Goal of the exercise:
Which lines of the rows below contain the word "read"? Copy out each of those lines in full.

☆ ☆ ☆ ☆ ☆

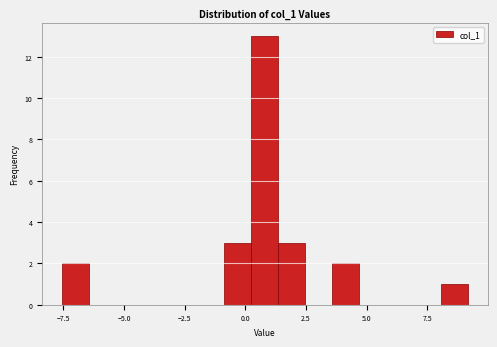

Around what value on the x-axis is the tallest bar? Give the approximate position of its centre, as read against the axis.

1.0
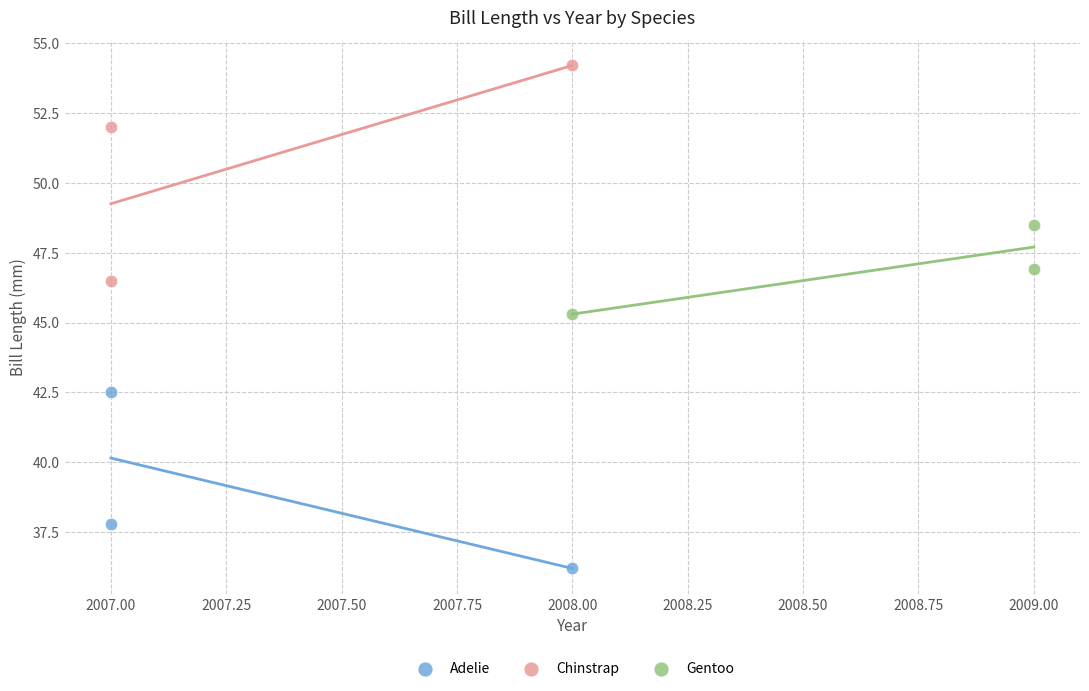

Which series reaches the maximum Y coordinate?

Chinstrap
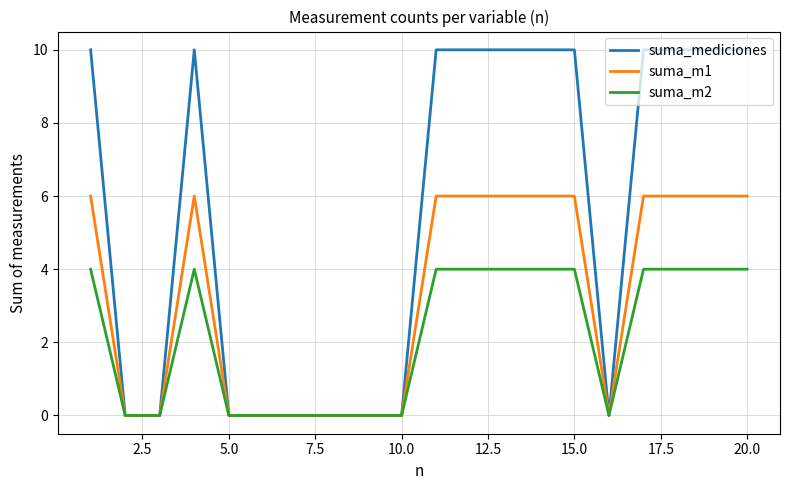

What is the highest value of the suma_m2 series?

4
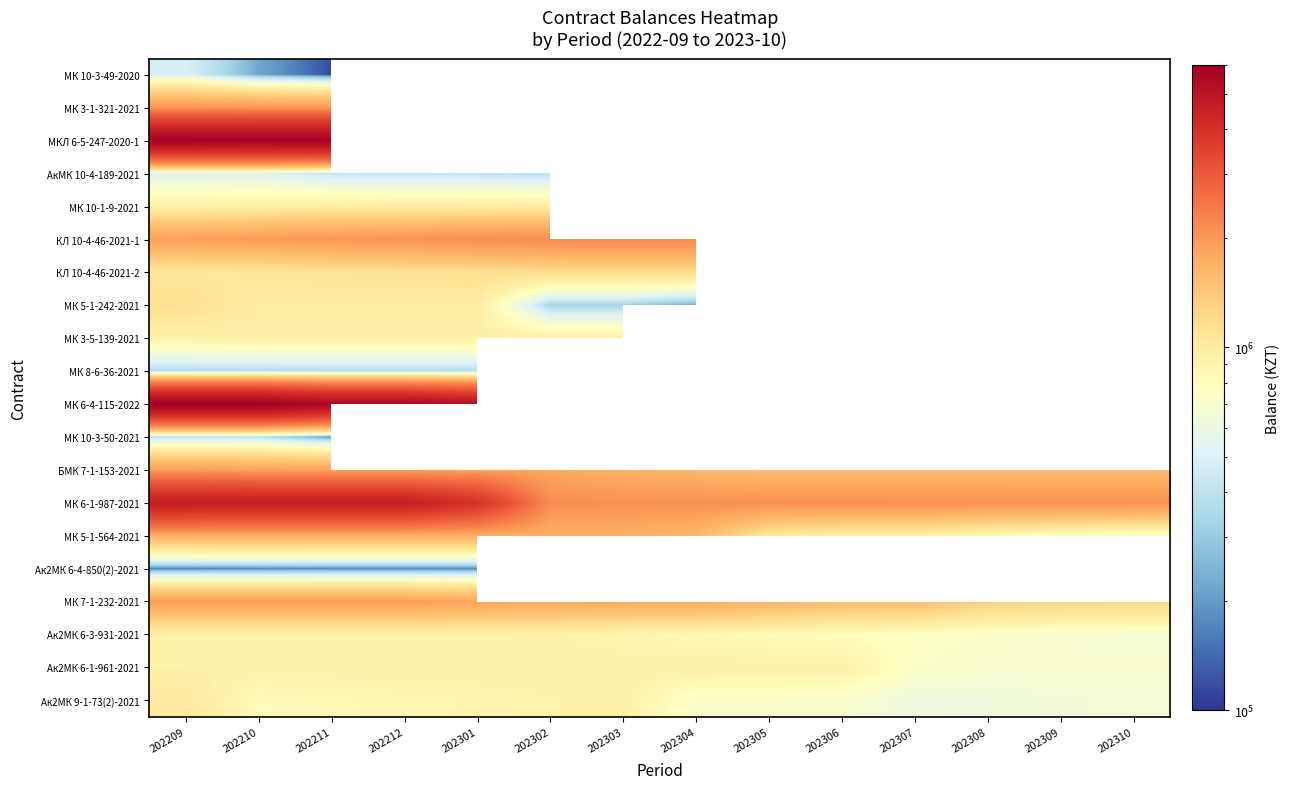

Which has a higher value, 202210 or 202305?

202305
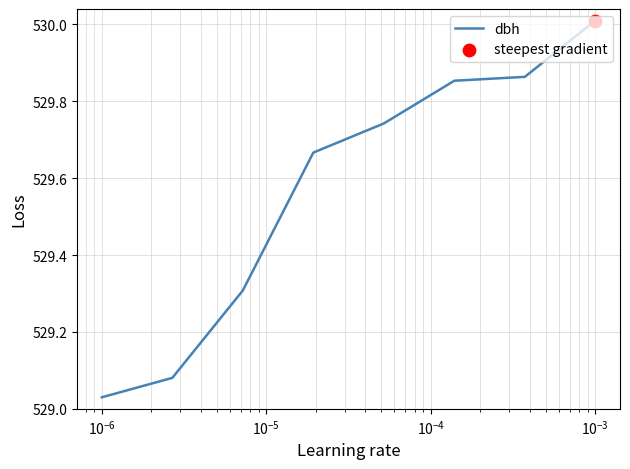

What is the sum of all values?

4236.6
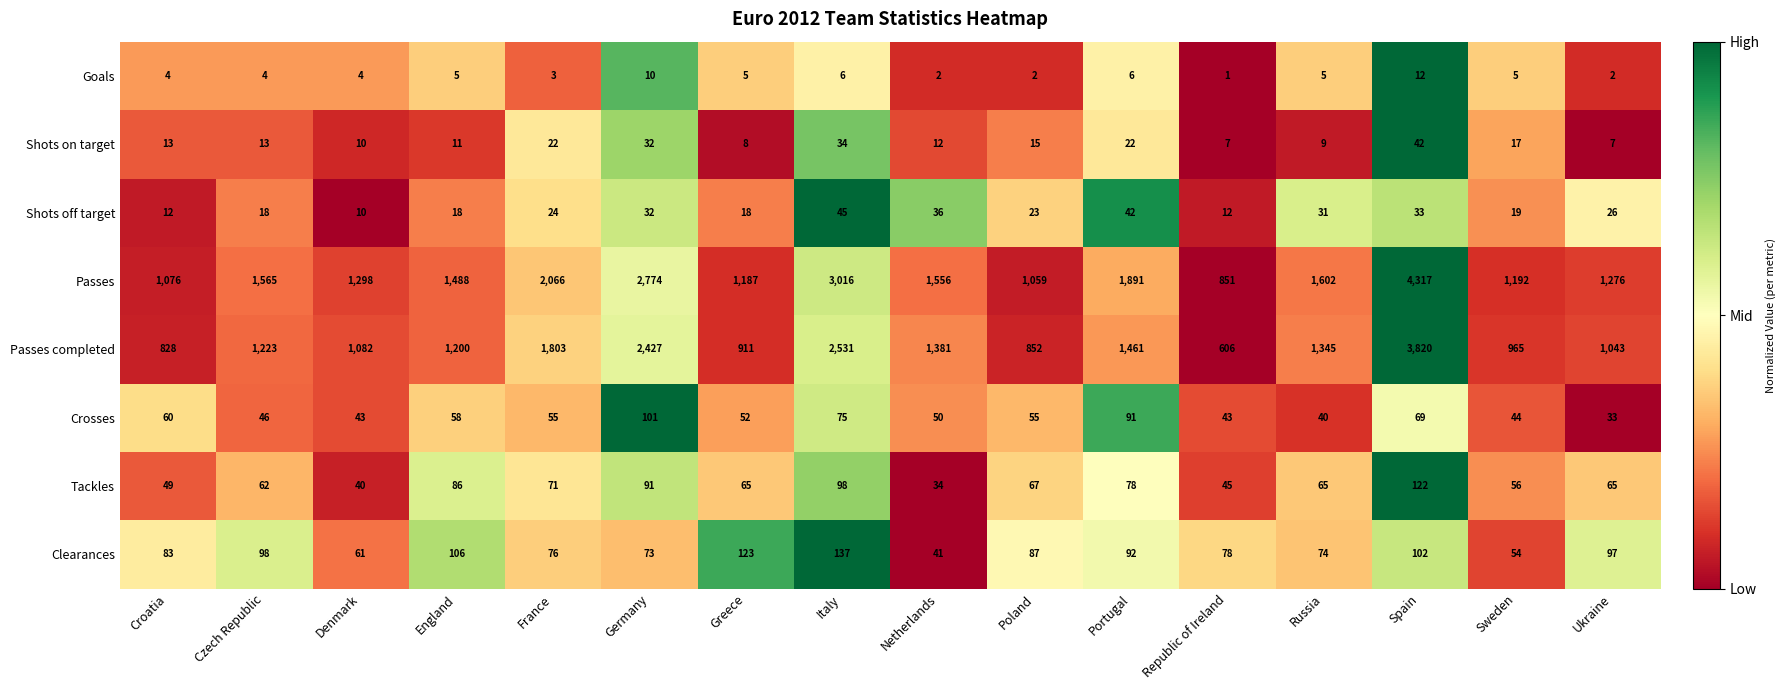

What is the difference between the highest and lowest values at Portugal?

1885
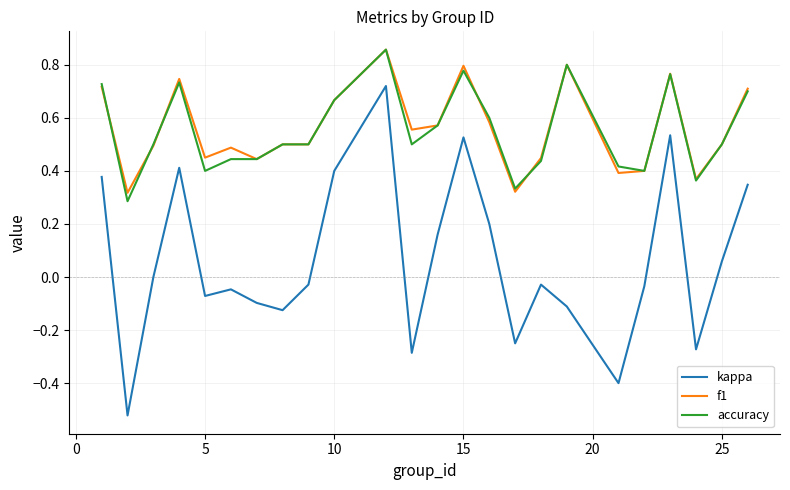

True or false: accuracy and kappa cross at least once.

False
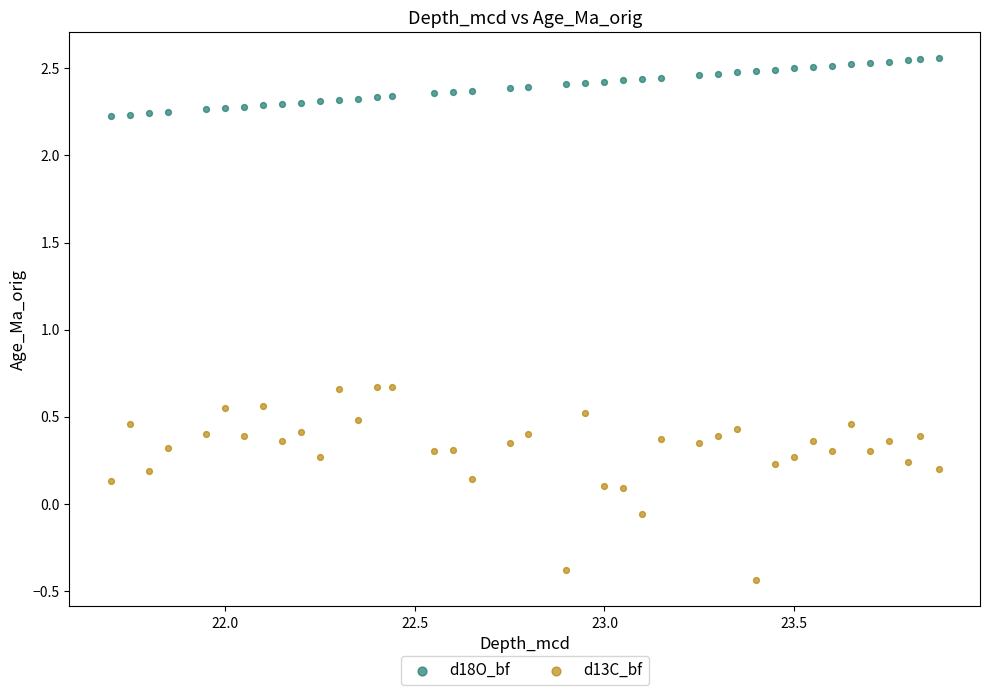

Which series has the largest Y range (max minus min)?

d13C_bf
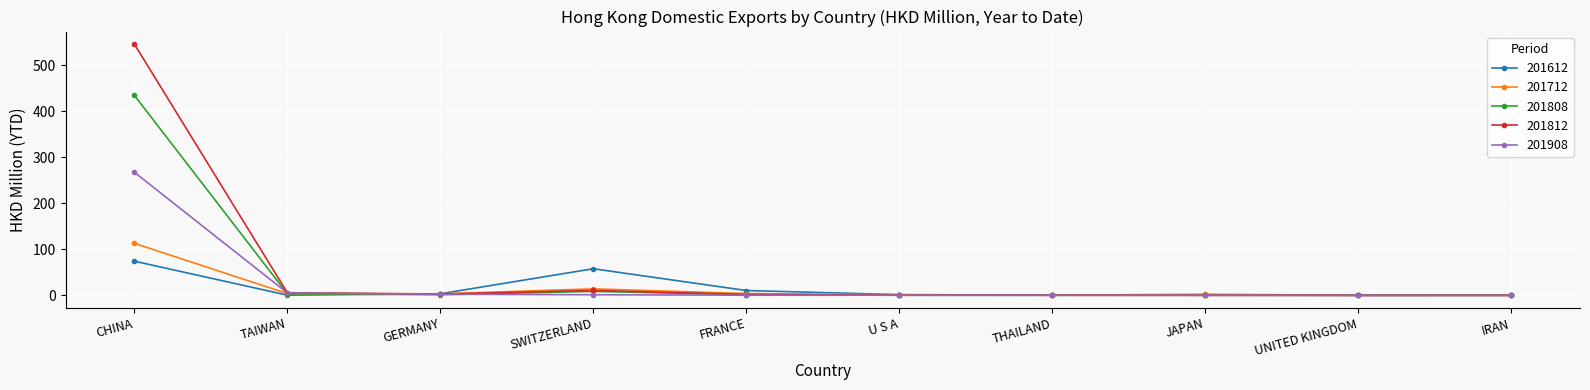

At which category is the sum across all series the highest?

CHINA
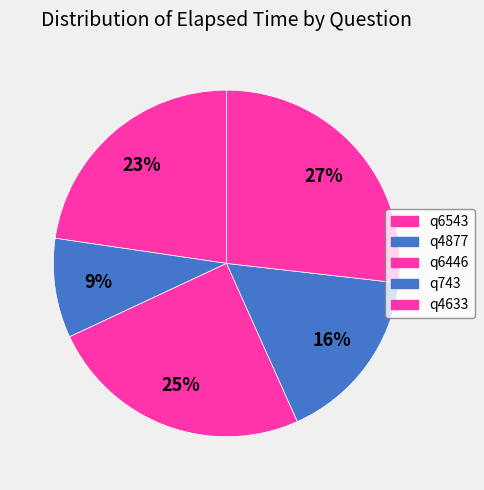

To the nearest percent, what portion does q6446 represent?

25%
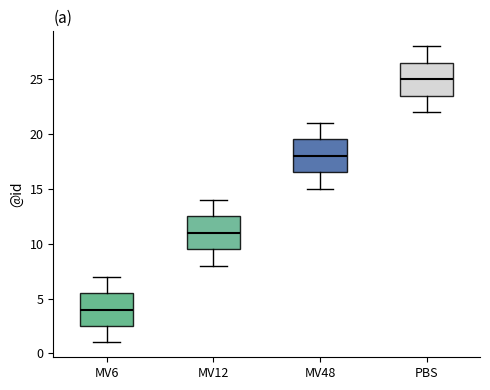

Reading left to right, transcribe this box plot: for each box, give where its median line is, the range the box spans, and where its two whiskers end, as read against the y-axis. The values are not printed on the chart, so give them approximately, as read against the axis.

MV6: median 4.0, box 2.5 to 5.5, whiskers 1.0 to 7.0
MV12: median 11.0, box 9.5 to 12.5, whiskers 8.0 to 14.0
MV48: median 18.0, box 16.5 to 19.5, whiskers 15.0 to 21.0
PBS: median 25.0, box 23.5 to 26.5, whiskers 22.0 to 28.0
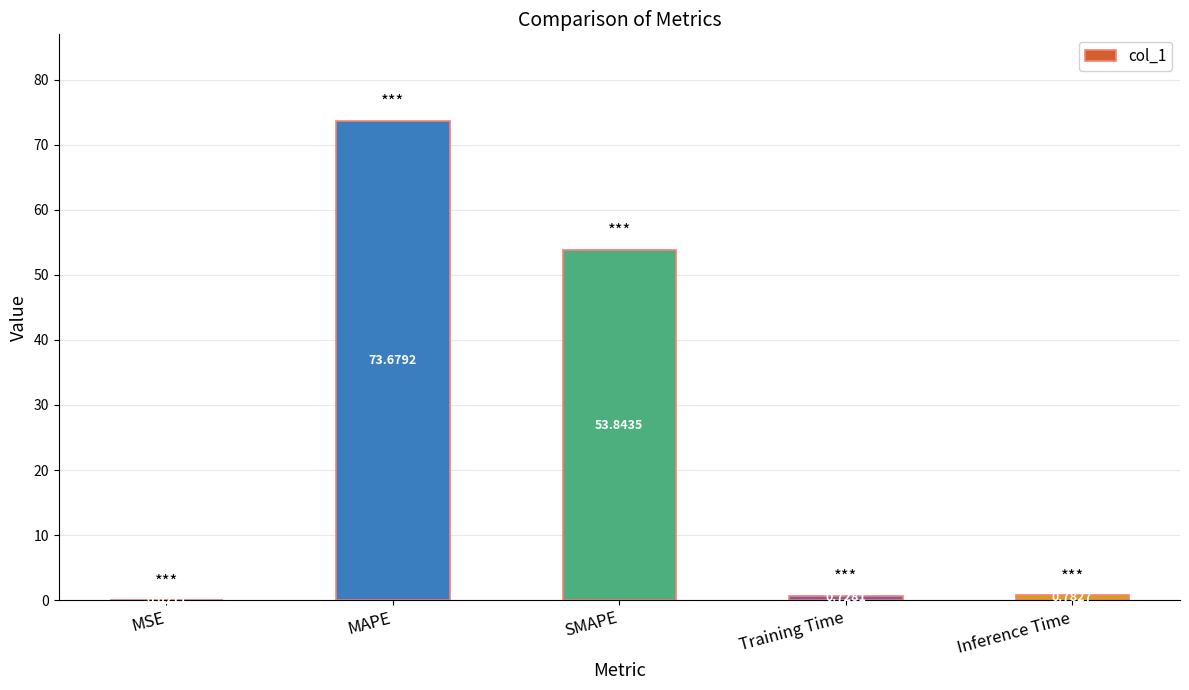

Which label corresponds to the largest value in the chart?

MAPE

☆ ☆ ☆ ☆ ☆

Task result:
Around what value on the x-axis is the tallest bar? Give the approximate position of its centre, as read against the axis.
Reading left to right, transcribe this box plot: for each box, give where its median line is, the range the box spans, and where its two whiskers end, as read against the y-axis. The values are not printed on the chart, so give them approximately, as read against the axis.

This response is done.